:: STORED RECORDS
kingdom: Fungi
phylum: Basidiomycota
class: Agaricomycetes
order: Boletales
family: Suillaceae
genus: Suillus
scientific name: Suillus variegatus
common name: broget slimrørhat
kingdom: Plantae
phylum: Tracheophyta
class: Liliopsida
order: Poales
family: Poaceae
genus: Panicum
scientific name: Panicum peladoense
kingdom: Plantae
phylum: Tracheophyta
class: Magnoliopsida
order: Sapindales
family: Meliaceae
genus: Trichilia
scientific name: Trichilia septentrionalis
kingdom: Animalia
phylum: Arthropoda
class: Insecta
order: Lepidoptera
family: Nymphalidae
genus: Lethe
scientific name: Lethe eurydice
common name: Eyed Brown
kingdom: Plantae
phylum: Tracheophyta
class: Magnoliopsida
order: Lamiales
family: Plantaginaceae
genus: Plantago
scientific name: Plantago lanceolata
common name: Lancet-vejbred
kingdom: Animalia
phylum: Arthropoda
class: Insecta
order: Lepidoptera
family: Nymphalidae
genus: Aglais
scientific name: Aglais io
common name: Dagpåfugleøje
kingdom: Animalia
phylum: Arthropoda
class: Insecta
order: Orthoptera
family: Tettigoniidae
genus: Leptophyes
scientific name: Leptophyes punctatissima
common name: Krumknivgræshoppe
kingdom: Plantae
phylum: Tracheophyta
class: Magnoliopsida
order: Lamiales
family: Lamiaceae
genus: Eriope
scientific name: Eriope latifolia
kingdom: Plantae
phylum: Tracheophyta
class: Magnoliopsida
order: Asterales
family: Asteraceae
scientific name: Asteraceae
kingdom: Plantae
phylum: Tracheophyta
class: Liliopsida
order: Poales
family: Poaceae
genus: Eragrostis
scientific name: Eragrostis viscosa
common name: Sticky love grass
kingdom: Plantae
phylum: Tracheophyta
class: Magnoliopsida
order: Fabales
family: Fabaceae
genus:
::::
> WRITTEN REQUEST
Copy out the lines of the items word for word, starting at the line that contains "family: Suillaceae" and ending at the line that contains "scientific name: Trichilia septentrionalis", including both of those lines.

> OUTPUT FOR THIS TASK
family: Suillaceae
genus: Suillus
scientific name: Suillus variegatus
common name: broget slimrørhat
kingdom: Plantae
phylum: Tracheophyta
class: Liliopsida
order: Poales
family: Poaceae
genus: Panicum
scientific name: Panicum peladoense
kingdom: Plantae
phylum: Tracheophyta
class: Magnoliopsida
order: Sapindales
family: Meliaceae
genus: Trichilia
scientific name: Trichilia septentrionalis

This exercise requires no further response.